Reading text:
###
To optimize the objective function, we use mini-batch Adam [21] as the optimizer, which enables the learning rate to be self-adaptively updated during training, alleviating the difficulty of choosing an appropriate learning rate. In our model, we also employ the dropout methods, which is an efficient workaround to prevent overfitting [22] of neural networks.
5 Experiments
In this section, we conduct experiments on two real-world datasets in the processing of multi-behavior recommendation tasks to validate the effectiveness of our proposed NAH model by comparing it with the state-of-the-art baselines. We describe the details of the distribution of the data sets, ablation study of auxiliary behavior, and setting of hyper-parameters.
5.1 Experimental settings
5.1.1 Datasets
We evaluate the performance of the model on two real-world datasets, collected on Taobao and Beibei platforms. The specific information of datasets are displayed in Table 1: Beibei: The Beibei dataset [4] is the largest e-commerce platform for maternal and infant specialty products in China. This dataset includes different types of user-item interaction data, and we take three behavior(page-view, add-to-cart, and purchase) to study their influence on recommendation performance in our experiments. Taobao: The Taobao dataset [23] is the most popular online e-commerce platform in China. Compared with the beibei dataset, they have the same three user behaviors, but the data distribution of the two is completely different. Beibei has fewer users and items entities but has many records of auxiliary behaviors and more records of target behaviors. And Taobao has more users and item entities, but fewer behavior records.
For a fair comparison with the start-of-the-art baselines, the datasets were preprocessed consistently following previous works [5], which split both datasets according to the number of records of the target behavior and exclude users and items with less than 5 target behaviors.
5.1.2 Evaluation metrics
To evaluate our model performance, we employ widely used leave-one-out techniques [4, 5] and employ Hit Rate (HR) [26] and Normalized Discounted Cumulative Gain (NDCG) [27]. HR is a common indicator to measure recall rate, which represents the more items are on the top-N list. NDCG is an evaluation metric for ranking results, which emphasizes the impact of the item’s position in the top-N list. For users, our evaluation scheme is to rank all unlabeled items in the training set, so we get more convincing results than randomly sampled subset rankings. By doing so, the results are more convincing than only ranking a random subset of negative items [28, 29].
5.1.3 Baselines
To verify the effectiveness of our method, we selected several state-of-the-art models to compare with our model. And we classify them into two categories based on one-behavior models and multi-behavior models. one-behavior model:
- BPR :
-
[24]: it is a widely used learning framework that optimizes pairwise loss for item recommendation.
- NCF :
-
[1]: a state-of-the-art learning framework by introducing neural network to learn the user-item interaction information for item ranking.
- LightGCN :
-
[12]: a simplified GCN model that only includes the most important parts and improves the recommendation performance. multi-behavior model:
- CMF :
-
[25]: it is a popular technique that factorizes multiple matrices jointly to boost the overall factorization quality by decomposing the rating matrix R, side information matrix of user and item, respectively.
- MC-BPR :
-
[14]: the adaptive negative sampling rule in BPR and uses level information to sample negative samples to expand BPR for heterogeneous data.
###
Supplied data:
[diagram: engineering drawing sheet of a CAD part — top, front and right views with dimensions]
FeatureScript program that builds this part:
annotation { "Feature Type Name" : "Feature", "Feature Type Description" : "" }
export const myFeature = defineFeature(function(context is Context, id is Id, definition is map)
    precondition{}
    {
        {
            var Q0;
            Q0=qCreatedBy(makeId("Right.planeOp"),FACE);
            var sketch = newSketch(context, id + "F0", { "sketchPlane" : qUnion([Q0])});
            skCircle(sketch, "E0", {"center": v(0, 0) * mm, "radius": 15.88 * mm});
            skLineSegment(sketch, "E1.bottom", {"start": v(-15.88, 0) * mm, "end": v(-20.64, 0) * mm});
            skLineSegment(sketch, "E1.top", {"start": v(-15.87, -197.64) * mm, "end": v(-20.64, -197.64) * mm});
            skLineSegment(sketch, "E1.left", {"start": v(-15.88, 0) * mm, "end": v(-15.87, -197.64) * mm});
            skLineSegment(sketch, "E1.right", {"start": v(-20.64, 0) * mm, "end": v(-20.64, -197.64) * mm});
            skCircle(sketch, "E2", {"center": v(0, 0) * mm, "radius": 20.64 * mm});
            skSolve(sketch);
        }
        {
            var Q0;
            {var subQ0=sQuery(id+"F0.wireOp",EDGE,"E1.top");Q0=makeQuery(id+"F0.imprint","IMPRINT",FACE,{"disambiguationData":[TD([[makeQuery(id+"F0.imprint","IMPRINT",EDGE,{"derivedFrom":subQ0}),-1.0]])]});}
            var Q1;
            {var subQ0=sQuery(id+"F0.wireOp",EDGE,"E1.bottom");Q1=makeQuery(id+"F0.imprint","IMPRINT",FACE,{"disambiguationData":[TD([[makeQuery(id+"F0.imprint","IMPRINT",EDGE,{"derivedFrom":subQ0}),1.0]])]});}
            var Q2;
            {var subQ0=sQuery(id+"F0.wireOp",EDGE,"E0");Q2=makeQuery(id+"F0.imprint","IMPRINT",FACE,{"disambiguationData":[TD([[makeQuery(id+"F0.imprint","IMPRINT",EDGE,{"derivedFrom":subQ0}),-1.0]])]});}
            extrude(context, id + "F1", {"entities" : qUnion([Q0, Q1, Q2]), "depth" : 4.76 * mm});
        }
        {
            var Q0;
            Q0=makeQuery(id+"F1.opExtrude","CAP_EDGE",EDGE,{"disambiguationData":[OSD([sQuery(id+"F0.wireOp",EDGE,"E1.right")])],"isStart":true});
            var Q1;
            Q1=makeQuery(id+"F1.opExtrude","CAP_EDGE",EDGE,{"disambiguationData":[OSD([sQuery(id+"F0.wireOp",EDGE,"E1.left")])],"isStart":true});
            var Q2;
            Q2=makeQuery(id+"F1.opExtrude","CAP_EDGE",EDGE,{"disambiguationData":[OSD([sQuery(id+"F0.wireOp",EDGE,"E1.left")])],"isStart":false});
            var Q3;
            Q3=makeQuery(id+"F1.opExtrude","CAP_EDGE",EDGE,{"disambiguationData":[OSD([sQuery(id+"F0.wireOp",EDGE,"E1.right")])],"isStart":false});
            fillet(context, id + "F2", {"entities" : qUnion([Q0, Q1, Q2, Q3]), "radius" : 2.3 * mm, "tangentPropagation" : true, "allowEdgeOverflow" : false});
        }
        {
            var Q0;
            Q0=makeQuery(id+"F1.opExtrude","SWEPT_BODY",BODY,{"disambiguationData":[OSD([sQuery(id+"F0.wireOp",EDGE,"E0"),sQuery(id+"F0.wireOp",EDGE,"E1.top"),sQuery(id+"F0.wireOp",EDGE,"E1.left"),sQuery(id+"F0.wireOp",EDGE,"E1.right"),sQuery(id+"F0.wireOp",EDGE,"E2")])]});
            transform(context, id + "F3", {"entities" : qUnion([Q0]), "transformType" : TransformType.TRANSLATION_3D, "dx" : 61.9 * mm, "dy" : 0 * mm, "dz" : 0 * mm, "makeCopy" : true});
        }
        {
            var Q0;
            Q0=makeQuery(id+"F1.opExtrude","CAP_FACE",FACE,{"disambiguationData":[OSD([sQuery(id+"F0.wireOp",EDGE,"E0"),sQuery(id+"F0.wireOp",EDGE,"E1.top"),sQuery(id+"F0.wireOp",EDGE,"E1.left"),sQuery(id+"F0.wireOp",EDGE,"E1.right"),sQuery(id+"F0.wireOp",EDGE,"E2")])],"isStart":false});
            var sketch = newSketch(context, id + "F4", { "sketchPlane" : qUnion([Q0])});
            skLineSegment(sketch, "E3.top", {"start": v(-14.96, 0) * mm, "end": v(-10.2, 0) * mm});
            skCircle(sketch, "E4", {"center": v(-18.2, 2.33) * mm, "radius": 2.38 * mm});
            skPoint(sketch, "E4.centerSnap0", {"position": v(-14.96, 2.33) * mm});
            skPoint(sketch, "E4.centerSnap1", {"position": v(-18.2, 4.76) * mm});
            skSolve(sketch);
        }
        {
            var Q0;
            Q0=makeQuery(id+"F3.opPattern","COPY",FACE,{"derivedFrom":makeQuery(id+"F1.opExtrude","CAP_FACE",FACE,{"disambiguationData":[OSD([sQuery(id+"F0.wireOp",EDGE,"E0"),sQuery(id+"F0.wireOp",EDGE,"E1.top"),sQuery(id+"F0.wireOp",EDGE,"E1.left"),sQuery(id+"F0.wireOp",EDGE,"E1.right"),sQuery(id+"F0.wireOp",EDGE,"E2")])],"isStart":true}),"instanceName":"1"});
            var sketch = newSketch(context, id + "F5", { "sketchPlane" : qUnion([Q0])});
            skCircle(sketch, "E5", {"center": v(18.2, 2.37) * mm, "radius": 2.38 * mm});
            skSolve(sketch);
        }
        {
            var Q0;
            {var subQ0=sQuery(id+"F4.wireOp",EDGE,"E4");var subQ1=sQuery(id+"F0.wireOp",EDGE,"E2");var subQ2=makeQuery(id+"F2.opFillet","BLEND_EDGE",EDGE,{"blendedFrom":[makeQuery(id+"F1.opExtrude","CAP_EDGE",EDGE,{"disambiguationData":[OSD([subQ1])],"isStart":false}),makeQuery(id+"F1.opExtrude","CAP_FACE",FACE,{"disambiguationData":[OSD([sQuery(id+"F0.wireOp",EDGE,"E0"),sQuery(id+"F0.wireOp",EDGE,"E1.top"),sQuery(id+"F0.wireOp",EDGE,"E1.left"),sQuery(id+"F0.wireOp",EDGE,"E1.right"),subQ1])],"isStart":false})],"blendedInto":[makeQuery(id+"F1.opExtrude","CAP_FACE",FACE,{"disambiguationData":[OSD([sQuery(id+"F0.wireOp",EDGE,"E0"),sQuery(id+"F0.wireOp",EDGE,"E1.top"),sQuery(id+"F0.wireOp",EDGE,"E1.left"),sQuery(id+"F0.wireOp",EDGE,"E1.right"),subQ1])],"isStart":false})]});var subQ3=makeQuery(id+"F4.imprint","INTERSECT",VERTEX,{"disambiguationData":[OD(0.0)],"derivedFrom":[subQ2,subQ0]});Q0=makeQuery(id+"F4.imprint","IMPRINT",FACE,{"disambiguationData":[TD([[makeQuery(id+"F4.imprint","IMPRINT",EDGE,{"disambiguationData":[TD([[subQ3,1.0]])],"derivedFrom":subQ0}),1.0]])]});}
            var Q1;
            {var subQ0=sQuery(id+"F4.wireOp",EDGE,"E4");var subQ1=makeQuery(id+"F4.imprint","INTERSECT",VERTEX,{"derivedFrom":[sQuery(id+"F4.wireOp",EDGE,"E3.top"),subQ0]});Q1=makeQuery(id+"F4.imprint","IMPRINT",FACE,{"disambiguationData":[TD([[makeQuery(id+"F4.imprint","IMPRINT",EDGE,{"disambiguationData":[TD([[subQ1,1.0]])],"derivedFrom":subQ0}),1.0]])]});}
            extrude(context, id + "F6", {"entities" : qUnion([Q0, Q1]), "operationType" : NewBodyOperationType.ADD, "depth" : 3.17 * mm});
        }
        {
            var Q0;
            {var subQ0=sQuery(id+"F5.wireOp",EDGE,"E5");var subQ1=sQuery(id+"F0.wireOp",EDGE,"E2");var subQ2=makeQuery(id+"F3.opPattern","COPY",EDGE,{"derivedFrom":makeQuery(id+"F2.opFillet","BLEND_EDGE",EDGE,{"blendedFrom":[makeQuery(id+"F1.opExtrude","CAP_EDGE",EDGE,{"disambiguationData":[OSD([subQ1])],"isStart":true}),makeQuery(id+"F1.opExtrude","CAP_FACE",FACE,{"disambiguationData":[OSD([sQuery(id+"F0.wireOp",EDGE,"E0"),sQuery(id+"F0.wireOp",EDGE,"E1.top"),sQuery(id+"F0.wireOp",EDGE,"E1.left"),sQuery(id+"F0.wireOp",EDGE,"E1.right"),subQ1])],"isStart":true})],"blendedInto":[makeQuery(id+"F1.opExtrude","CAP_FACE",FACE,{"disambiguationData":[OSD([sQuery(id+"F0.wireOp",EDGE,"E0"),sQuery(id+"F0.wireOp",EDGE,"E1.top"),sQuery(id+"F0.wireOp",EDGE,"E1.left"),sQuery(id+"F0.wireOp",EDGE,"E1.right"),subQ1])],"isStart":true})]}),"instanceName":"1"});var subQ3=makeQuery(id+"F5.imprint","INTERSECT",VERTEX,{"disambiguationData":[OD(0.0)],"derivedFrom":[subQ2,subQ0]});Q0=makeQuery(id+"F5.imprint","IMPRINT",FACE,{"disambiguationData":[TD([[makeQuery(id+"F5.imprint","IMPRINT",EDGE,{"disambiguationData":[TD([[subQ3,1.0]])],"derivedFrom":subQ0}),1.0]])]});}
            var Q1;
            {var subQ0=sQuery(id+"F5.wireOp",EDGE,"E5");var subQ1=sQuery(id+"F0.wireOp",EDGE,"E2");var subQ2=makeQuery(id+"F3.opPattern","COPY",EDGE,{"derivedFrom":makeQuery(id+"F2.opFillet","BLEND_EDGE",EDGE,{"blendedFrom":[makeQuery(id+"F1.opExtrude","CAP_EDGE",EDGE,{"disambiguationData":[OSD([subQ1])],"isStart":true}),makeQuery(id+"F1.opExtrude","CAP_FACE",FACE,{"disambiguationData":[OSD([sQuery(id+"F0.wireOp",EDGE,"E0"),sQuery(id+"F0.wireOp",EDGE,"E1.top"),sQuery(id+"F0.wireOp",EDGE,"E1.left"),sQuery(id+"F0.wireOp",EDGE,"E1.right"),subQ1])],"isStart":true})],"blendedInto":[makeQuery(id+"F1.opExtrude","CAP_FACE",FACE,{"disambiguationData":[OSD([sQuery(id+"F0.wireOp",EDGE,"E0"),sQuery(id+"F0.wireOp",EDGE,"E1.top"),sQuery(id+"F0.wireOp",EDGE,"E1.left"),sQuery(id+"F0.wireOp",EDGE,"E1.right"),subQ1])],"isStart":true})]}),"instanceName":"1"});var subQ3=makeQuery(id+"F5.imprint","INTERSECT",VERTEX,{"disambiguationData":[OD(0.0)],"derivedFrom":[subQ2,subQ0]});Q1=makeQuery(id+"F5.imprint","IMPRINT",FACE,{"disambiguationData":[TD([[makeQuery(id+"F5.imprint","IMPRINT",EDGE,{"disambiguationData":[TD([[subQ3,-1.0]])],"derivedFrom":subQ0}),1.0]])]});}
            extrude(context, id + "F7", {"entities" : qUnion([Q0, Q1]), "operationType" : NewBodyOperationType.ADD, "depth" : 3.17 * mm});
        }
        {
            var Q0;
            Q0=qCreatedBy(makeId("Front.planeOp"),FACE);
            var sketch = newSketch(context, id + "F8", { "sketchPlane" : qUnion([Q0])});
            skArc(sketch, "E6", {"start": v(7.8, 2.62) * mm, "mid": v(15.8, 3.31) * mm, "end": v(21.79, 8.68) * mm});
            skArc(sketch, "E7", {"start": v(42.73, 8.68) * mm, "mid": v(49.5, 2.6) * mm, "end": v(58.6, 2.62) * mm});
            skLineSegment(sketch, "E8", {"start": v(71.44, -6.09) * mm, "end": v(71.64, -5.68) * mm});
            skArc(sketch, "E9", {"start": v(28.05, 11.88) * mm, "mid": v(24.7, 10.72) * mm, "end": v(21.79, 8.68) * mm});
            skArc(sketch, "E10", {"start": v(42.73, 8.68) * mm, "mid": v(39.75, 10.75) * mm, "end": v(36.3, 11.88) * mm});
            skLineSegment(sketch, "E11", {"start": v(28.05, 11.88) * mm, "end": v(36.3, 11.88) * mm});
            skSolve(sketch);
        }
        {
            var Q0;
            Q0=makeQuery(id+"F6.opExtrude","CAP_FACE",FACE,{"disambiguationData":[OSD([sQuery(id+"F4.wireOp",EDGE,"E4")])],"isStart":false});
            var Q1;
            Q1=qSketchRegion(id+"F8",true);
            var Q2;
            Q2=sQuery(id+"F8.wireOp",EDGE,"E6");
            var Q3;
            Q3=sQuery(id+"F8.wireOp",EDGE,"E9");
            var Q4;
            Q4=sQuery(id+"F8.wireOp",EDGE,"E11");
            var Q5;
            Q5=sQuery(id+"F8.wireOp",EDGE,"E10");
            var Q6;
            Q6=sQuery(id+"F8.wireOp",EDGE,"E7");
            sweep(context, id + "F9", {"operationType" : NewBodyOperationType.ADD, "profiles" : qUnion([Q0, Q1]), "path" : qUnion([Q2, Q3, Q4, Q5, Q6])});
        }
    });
###
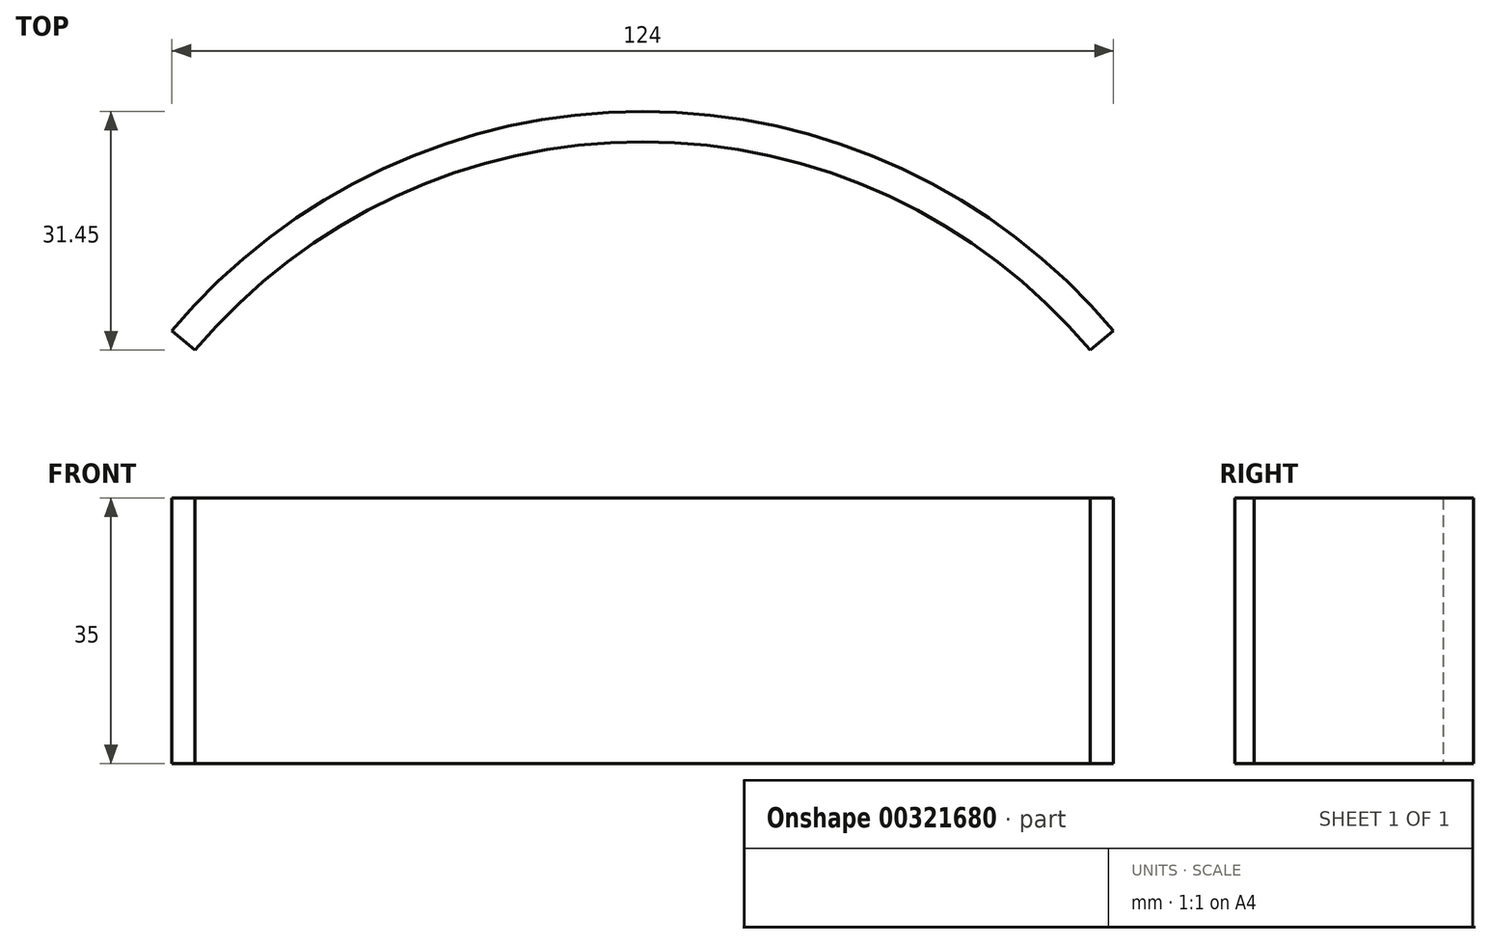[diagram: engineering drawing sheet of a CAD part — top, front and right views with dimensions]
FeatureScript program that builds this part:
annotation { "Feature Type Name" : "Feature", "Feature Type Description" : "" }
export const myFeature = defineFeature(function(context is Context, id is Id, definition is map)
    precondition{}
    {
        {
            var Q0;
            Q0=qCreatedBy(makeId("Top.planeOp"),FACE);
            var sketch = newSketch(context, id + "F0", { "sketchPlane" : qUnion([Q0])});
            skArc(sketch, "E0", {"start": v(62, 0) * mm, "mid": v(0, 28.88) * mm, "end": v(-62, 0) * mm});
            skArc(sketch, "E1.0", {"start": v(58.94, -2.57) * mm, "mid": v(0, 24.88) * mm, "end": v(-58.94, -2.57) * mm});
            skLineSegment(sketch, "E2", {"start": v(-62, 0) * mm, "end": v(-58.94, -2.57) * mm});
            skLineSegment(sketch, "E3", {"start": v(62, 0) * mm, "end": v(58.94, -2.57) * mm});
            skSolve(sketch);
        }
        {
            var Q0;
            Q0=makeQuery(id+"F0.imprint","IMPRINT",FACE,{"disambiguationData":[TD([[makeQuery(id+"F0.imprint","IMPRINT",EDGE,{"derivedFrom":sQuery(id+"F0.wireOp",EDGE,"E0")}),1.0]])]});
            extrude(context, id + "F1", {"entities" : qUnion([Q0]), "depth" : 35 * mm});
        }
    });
###
Extend the multi-behavior recommendation text, picking up right after its last sentence.

- NMTR :
-
[4]: it uses a cascaded way to build user behavior relationships and uses multi-task learning to model from users’ multi-behavior data.
- EHCF :
-
[5]: it applied an efficient non-sampling strategy (Non-Sampling, Whole-data based Learning) to a multi-behavior recommender system for the first time, and achieves very significant results in training time and model performance.
- GHCF :
-
[7]: this is a state-of-the-art method that reveals latent relationships between heterogeneous user-item interactions and exploits a based on relationship-aware GCN propagation layer to acquire high-hop signals.
5.1.4 Parameters settings
For parameters, we initialize the latent factor dimension with 64-dim and set the batch size to 256. And we further explore optimal parameters on validation dataset and evaluate the model on test dataset. For the parameters of baseline, we mainly set the parameters according to the parameters and tuning strategies provided by the original model. In training, we optimize our model as mini-batch Adagrad [30] optimizer. Then, we set the learning rate as 0.001 and utilize the Xavier initialization [31] to initialize the parameters. Besides, we set the message dropout ratio ρ as 0.2 and the node dropout ratio as 0.1 to prevent overfitting in our model. Regularization coefficient is set to 10 for Beibei and 0.01 for Taobao. Furthermore, We utilize early stop to avoid overfitting, where the training process will be stopped if recall@10 on validation set does not increase within 50 epochs. For other hyper-parameters, uniform negative entry weight is set to 0.1 for Beibei and 0.01 for Taobao and multi-task learning coefficient γ is set to γ1 = 1/6, γ2 = 4/6, γ3 = 1/6 for sampling-based methods in the baseline. For the non-sampling methods in the baseline, the negative sampling ratio is set is 4, the negative weight values for Beibei and Taobao are set to 0.01 and 0.1 respectively, and experiments show good performance.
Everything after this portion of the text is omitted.